We admit that there’s a lot of terminology around processing steel and the engineering that is involved, which can be confusing! To help, we have a glossary page full of terms that you may not feel are instantly obvious in their meaning, but one term that often gets a confused look is for ‘flame cut steel’. A flame is something that we think of as small, in everything from an open flame fire to the famous Flame-grilled Whopper, so would it really be sufficient to cut through a strong, tough steel?
It is possible to slice through steel with a flame, but it’s a slightly more intense one that you’d use to roast marshmallows. Flame cutting is also known by another few names, such as oxy-fuel cutting or oxyacetylene cutters and torches. As can be the case with many of these technologies, flame cutting can also be altered to become a form of welding, so it can either fuse metal or break it apart!
The problem with using an ordinary flame to cut metal is that it’s simply not hot or strong enough to do it. The air we breathe is approximately 78% nitrogen and 19% oxygen, with the rest being made up of a concoction of gases. If you use pure oxygen, however, you provide far greater levels of combustion, the temperature rises significantly and by concentrating that heat into one place, you localise the melting point to a very small area and have a cutting blade made of extremely hot fire!
All flame cutting equipment requires two tanks and a lot of care and attention! Concentrated tanks of fuel and pure oxygen are needed to make sure that combustion is centred on the desired area, whether you’re using it to join or split metals – interestingly, you can’t use the same piece of equipment to do both jobs. An oxy-fuel cutter needs an second oxygen release valve in order to ‘blast’ the area with O2, and raise the temperature high enough to localise the heat to act as a cutter.
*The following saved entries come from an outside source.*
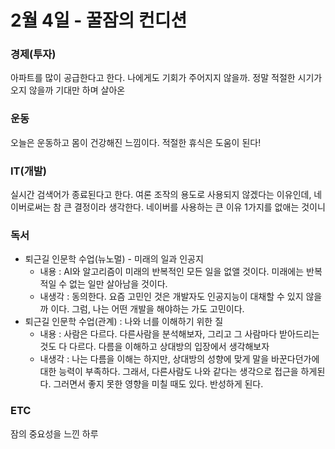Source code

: # 2월 4일 - 꿀잠의 컨디션

### 경제\(투자\)

 아파트를 많이 공급한다고 한다. 나에게도 기회가 주어지지 않을까. 정말 적절한 시기가 오지 않을까 기대만 하며 살아온

### 운동

 오늘은 운동하고 몸이 건강해진 느낌이다. 적절한 휴식은 도움이 된다!

### IT\(개발\)

실시간 검색어가 종료된다고 한다. 여론 조작의 용도로 사용되지 않겠다는 이유인데, 네이버로써는 참 큰 결정이라 생각한다. 네이버를 사용하는 큰 이유 1가지를 없애는 것이니

### 독서

* 퇴근길 인문학 수업\(뉴노멀\) - 미래의 일과 인공지
  * 내용 : AI와 알고리즘이 미래의 반복적인 모든 일을 없앨 것이다. 미래에는 반복적일 수 없는 일만 살아남을 것이다.
  * 내생각 : 동의한다. 요즘 고민인 것은 개발자도 인공지능이 대채할 수 있지 않을까 이다. 그럼, 나는 어떤 개발을 해야하는 가도 고민이다.
* 퇴근길 인문학 수업\(관계\) : 나와 너를 이해하기 위한 질
  * 내용 : 사람은 다르다. 다른사람을 분석해보자, 그리고 그 사람마다 받아드리는 것도 다 다르다. 다름을 이해하고 상대방의 입장에서 생각해보자
  * 내생각 : 나는 다름을 이해는 하지만, 상대방의 성향에 맞게 말을 바꾼다던가에 대한 능력이 부족하다. 그래서, 다른사람도 나와 같다는 생각으로 접근을 하게된다. 그러면서 좋지 못한 영향을 미칠 때도 있다. 반성하게 된다.

### ETC

잠의 중요성을 느낀 하루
Flame cutters are often fuelled by acetylene, hence why they’re sometimes generically referred to as oxyacetylene torches. The flame from this particular fuel can range from around 3,200°C-3,500°C which is hotter than many other fuels and perfect for efficiently cutting through steel. There are oxy-fuel cutters that use hydrogen, however. Oxy-hydrogen cutting equipment is used in the marine industries, as hydrogen can be used at greater pressures than acetylene, meaning that working at depth is easier. Oxyhydrogen cutters are also quite useful for aluminium, which needs a lower temperature than steel.
There are some remote areas that find it difficult to transport these fuels to, so a form of oxy-gasoline cutting has become popular. The principle is the same and petrol is supplied from a pressurised fuel tank onto a blast oxygen stream and it can cut plate steel up to 13mm thick at the same rate as an oxyacetylene nozzle.
We’re fans of keeping things simple, so we refer to a flame cut steel because it’s a fairly accurate representation of what the process involves! Although when you peek behind the terminology, you often find that the process is a lot more interesting than the name would suggest.